Deterministic safety factors
Traditional design uses a single safety factor SF = mean capacity / mean demand, applied to allowable stress or load. This is simple but cannot quantify failure probability explicitly.
- Typical SF: 2–5 for static loads, higher for dynamic or uncertain loading.
- SF bundles together uncertainty in material, load, workmanship, and model accuracy.
- Global safety factor approach masks whether the design is load-uncertain or resistance-uncertain.

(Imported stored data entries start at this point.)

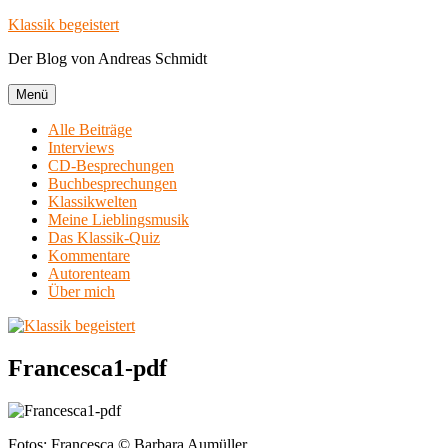
Zum
Klassik begeistert
Inhalt
Der Blog von Andreas Schmidt
springen
Menü
Alle Beiträge
Interviews
CD-Besprechungen
Buchbesprechungen
Klassikwelten
Meine Lieblingsmusik
Das Klassik-Quiz
Kommentare
Autorenteam
Über mich
Francesca1-pdf
Fotos: Francesca © Barbara Aumüller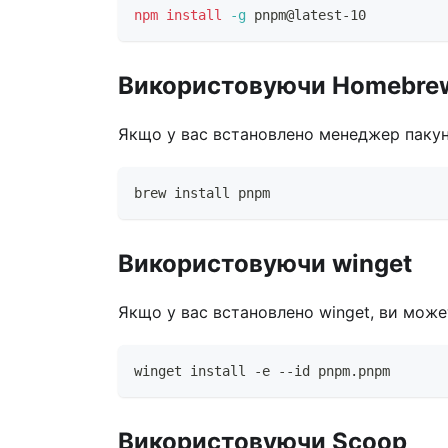
npm
install
-g
 pnpm@latest-10
Використовуючи Homebre
Якщо у вас встановлено менеджер пакун
brew install pnpm
Використовуючи winget
Якщо у вас встановлено winget, ви мож
winget install -e --id pnpm.pnpm
Використовуючи Scoop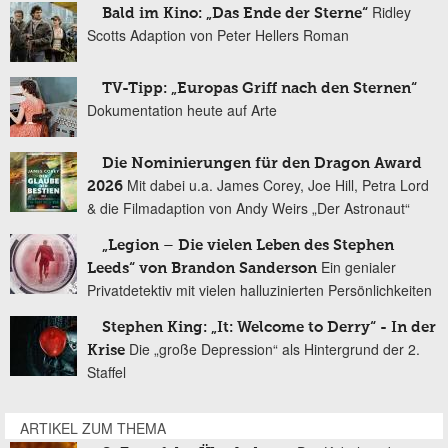
Ridley
Bald im Kino: „Das Ende der Sterne“
Scotts Adaption von Peter Hellers Roman
TV-Tipp: „Europas Griff nach den Sternen“
Dokumentation heute auf Arte
Die Nominierungen für den Dragon Award
Mit dabei u.a. James Corey, Joe Hill, Petra Lord
2026
& die Filmadaption von Andy Weirs „Der Astronaut“
„Legion – Die vielen Leben des Stephen
Ein genialer
Leeds“ von Brandon Sanderson
Privatdetektiv mit vielen halluzinierten Persönlichkeiten
Stephen King: „It: Welcome to Derry“ - In der
Die „große Depression“ als Hintergrund der 2.
Krise
Staffel
ARTIKEL ZUM THEMA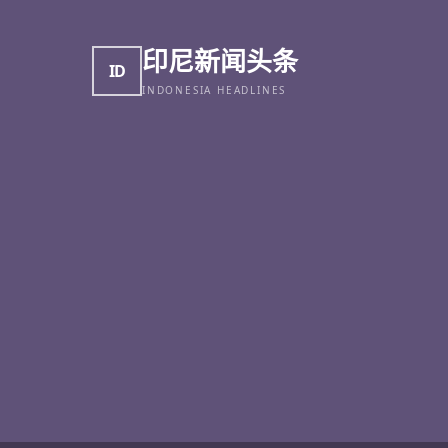
印尼新闻头条
ID
INDONESIA HEADLINES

Probability-based design and reliability index β
Modern codes (Eurocode, ASCE 7, AS/NZS) use limit state design with partial factors calibrated to achieve a target reliability index β = 3.5–4.5 for ultimate states.
- β = (µR − µS) / √(σR² + σS²) — distance from failure in standard deviation units.
- Pf = Φ(−β) where Φ is the standard normal CDF.
- β = 3.5 → Pf ≈ 2×10⁻⁴ (annual for ultimate structural limit state).
Risk-informed decisions
Beyond structural reliability, consequence must be weighed against probability. Risk = P(failure) × Consequences drives cost-benefit optimization of safety investments.
- ALARP: risk must be As Low As Reasonably Practicable — not necessarily as low as possible.
- Fault trees and event trees combine component failure probabilities systematically.
- Target failure rates in code are implicit social decisions balancing economic and life-safety priorities.